Search the records for "down" and copy each line that holds it.

* Collection entries *
=== Section Start ===
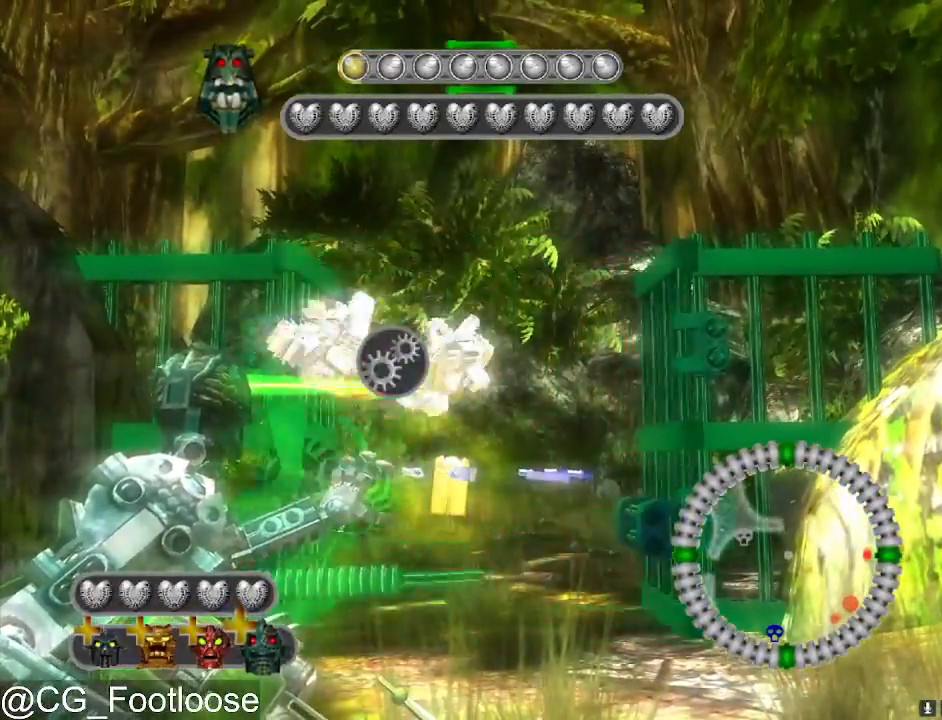
{"keys": ["d", "w"], "mouse": [], "mouse_move": "down-left", "events": [[150, "mouse_left", "up"], [150, "w", "down"], [200, "space", "up"], [483, "d", "down"]]}
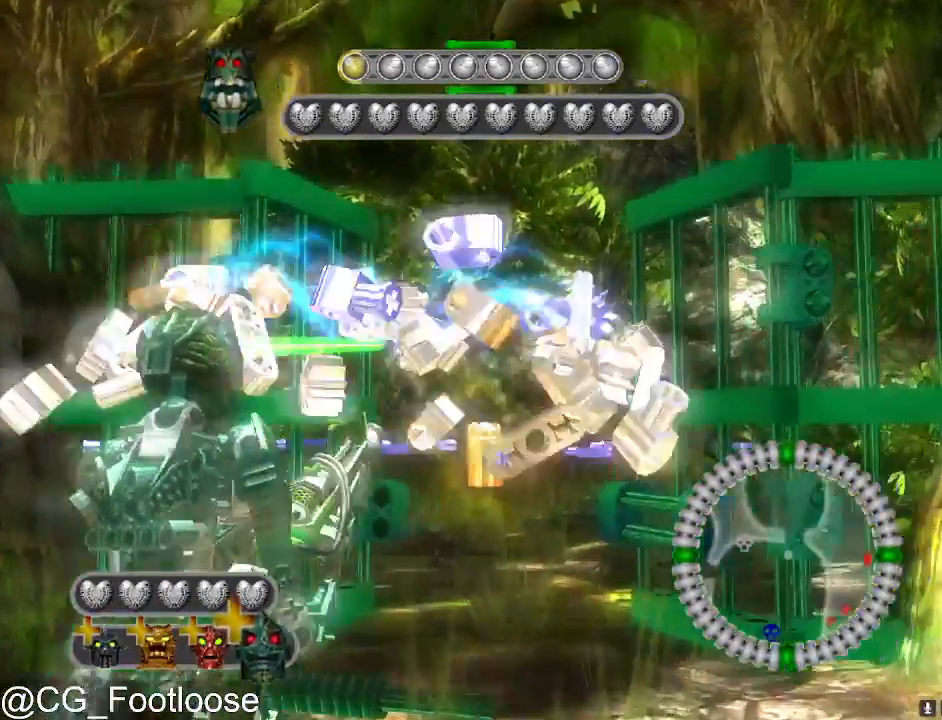
{"keys": ["d", "w"], "mouse": [], "mouse_move": "still", "events": []}
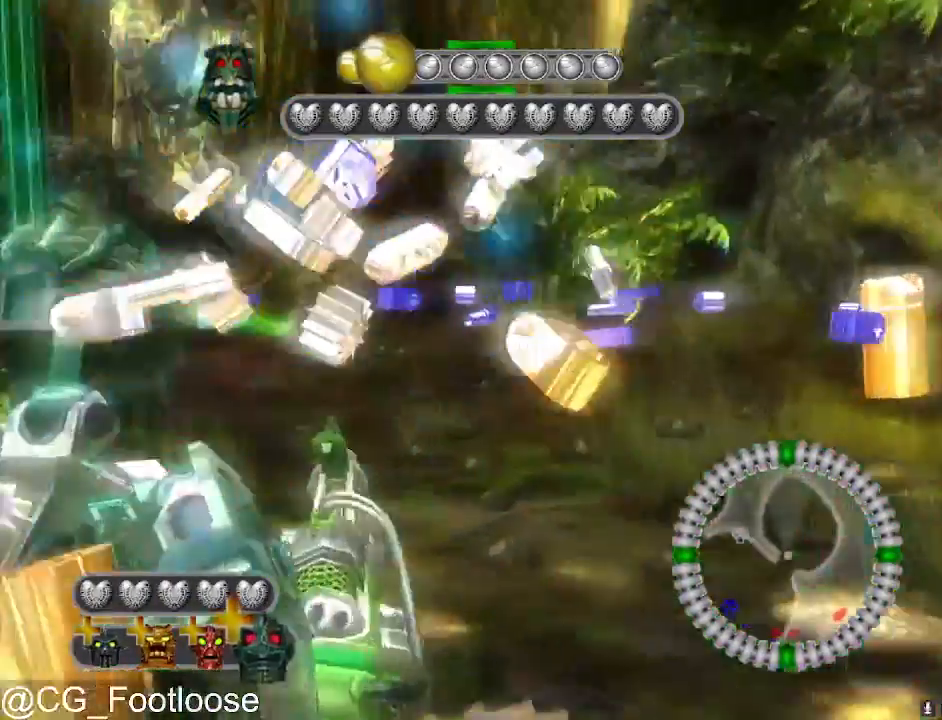
{"keys": ["a", "w"], "mouse": [], "mouse_move": "still", "events": [[183, "d", "up"], [217, "a", "down"]]}
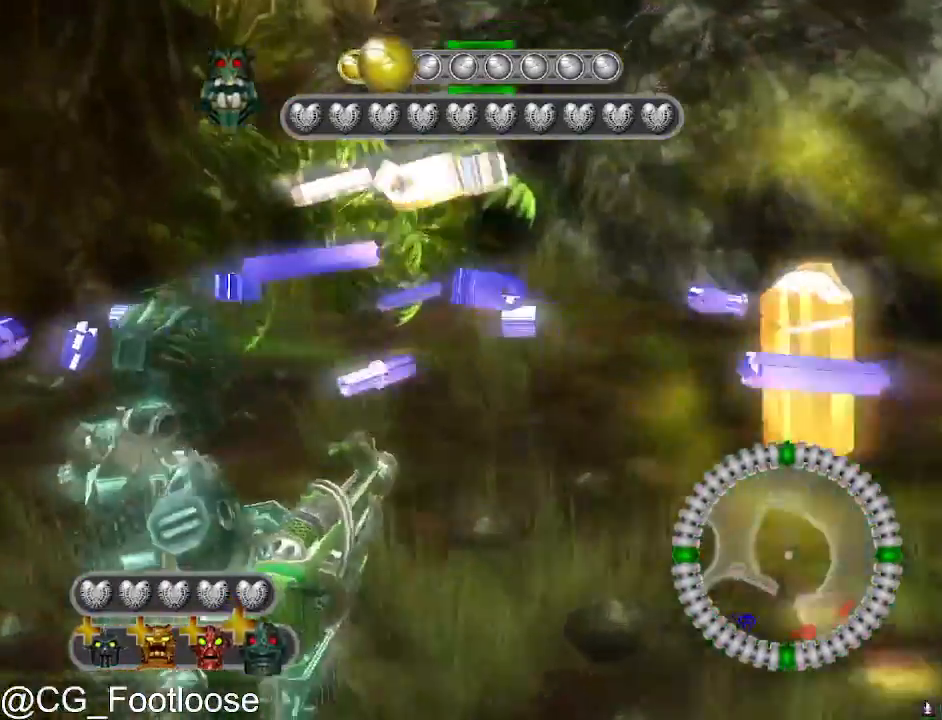
{"keys": ["a", "w"], "mouse": [], "mouse_move": "right", "events": []}
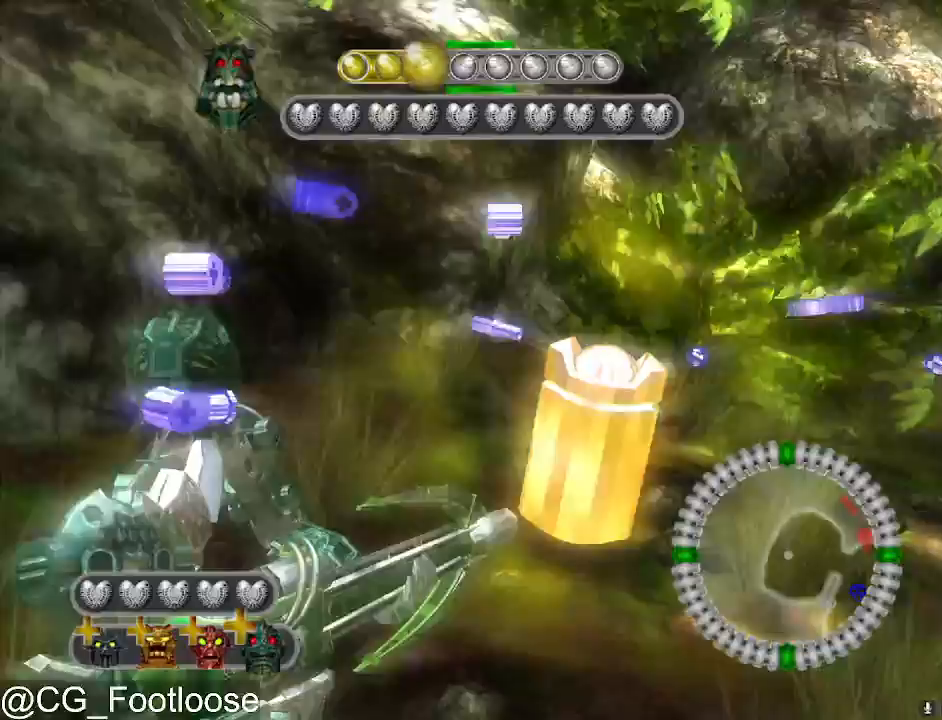
{"keys": ["a", "w"], "mouse": [], "mouse_move": "right", "events": []}
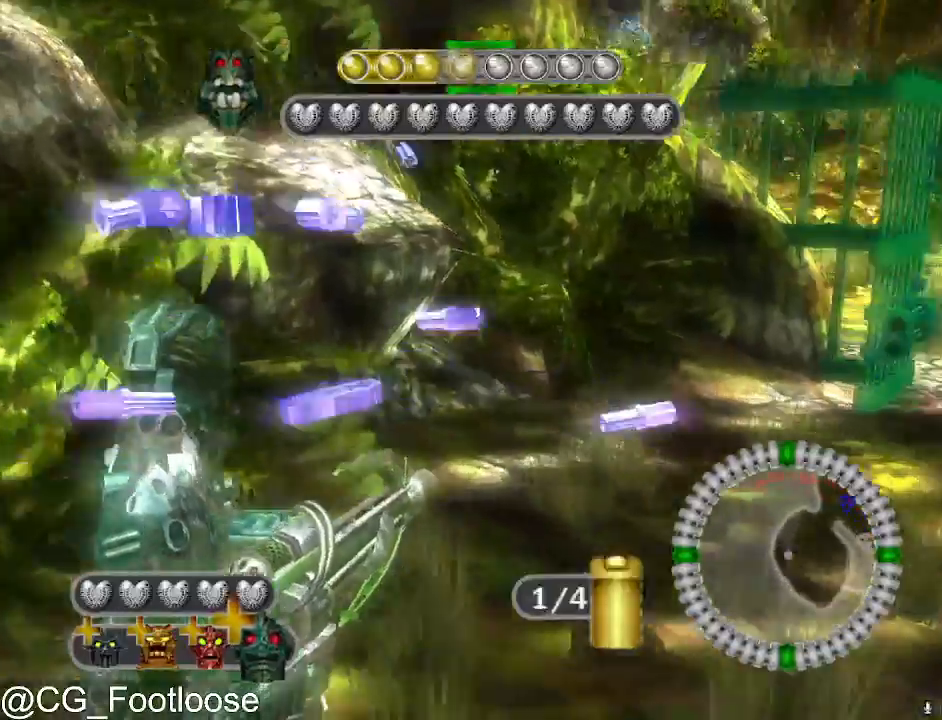
{"keys": ["d", "w"], "mouse": [], "mouse_move": "still", "events": [[183, "a", "up"], [183, "d", "down"]]}
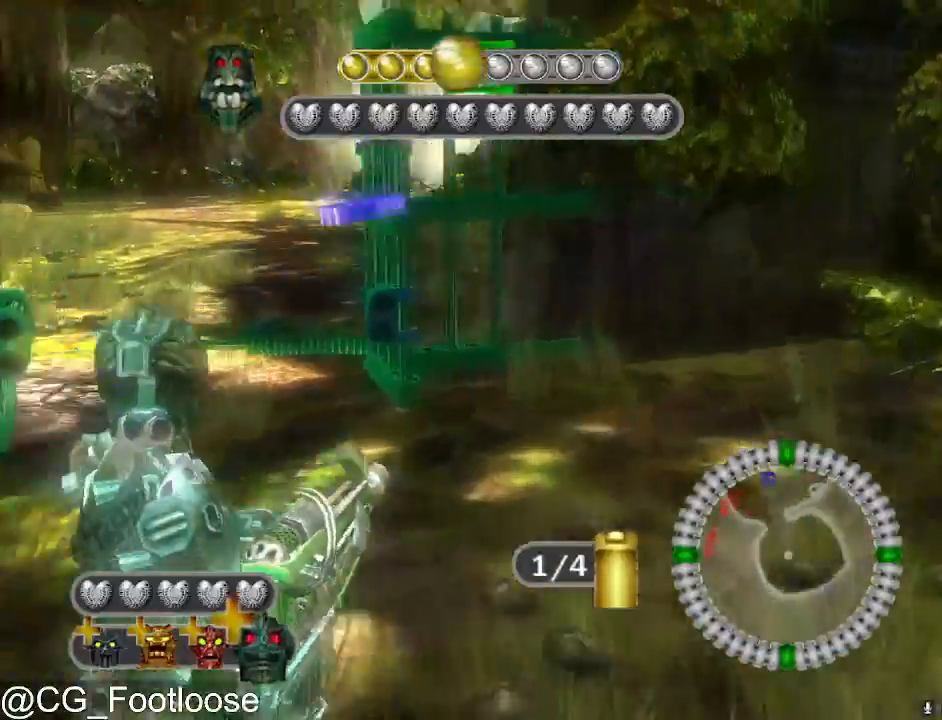
{"keys": ["a"], "mouse": [], "mouse_move": "still", "events": [[233, "w", "up"], [283, "mouse_wheel_up", "down"], [333, "d", "up"], [333, "mouse_wheel_up", "up"], [433, "a", "down"]]}
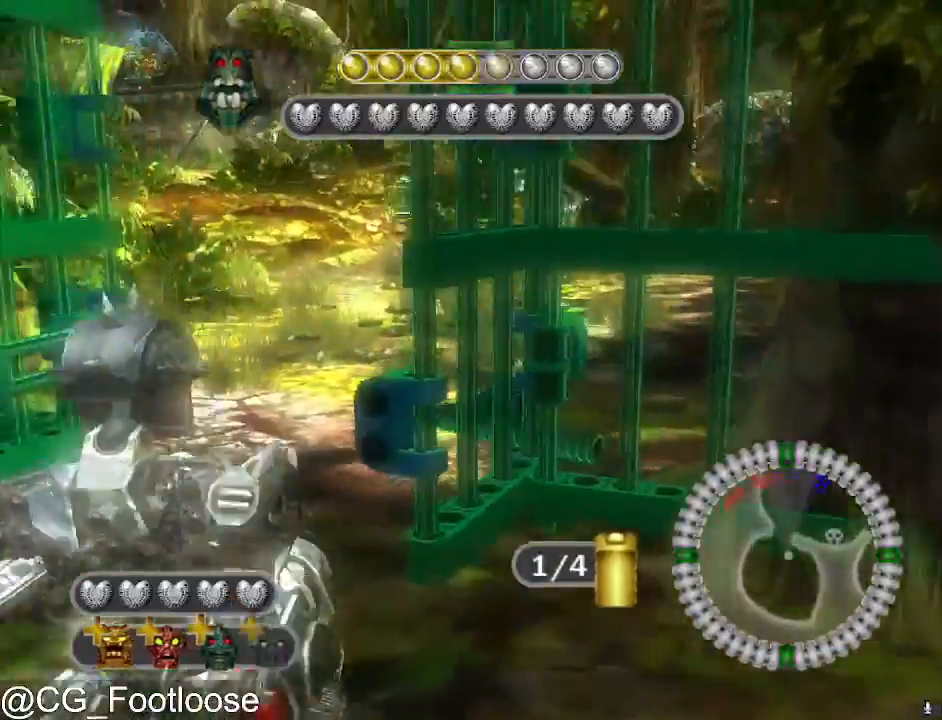
{"keys": ["a"], "mouse": [], "mouse_move": "still", "events": [[117, "a", "up"], [117, "d", "down"], [200, "w", "down"], [250, "d", "up"], [350, "a", "down"], [483, "w", "up"]]}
=== Section End ===
* Result of the task *
{"keys": ["d", "w"], "mouse": [], "mouse_move": "down-left", "events": [[150, "mouse_left", "up"], [150, "w", "down"], [200, "space", "up"], [483, "d", "down"]]}
{"keys": ["a", "w"], "mouse": [], "mouse_move": "still", "events": [[183, "d", "up"], [217, "a", "down"]]}
{"keys": ["d", "w"], "mouse": [], "mouse_move": "still", "events": [[183, "a", "up"], [183, "d", "down"]]}
{"keys": ["a"], "mouse": [], "mouse_move": "still", "events": [[233, "w", "up"], [283, "mouse_wheel_up", "down"], [333, "d", "up"], [333, "mouse_wheel_up", "up"], [433, "a", "down"]]}
{"keys": ["a"], "mouse": [], "mouse_move": "still", "events": [[117, "a", "up"], [117, "d", "down"], [200, "w", "down"], [250, "d", "up"], [350, "a", "down"], [483, "w", "up"]]}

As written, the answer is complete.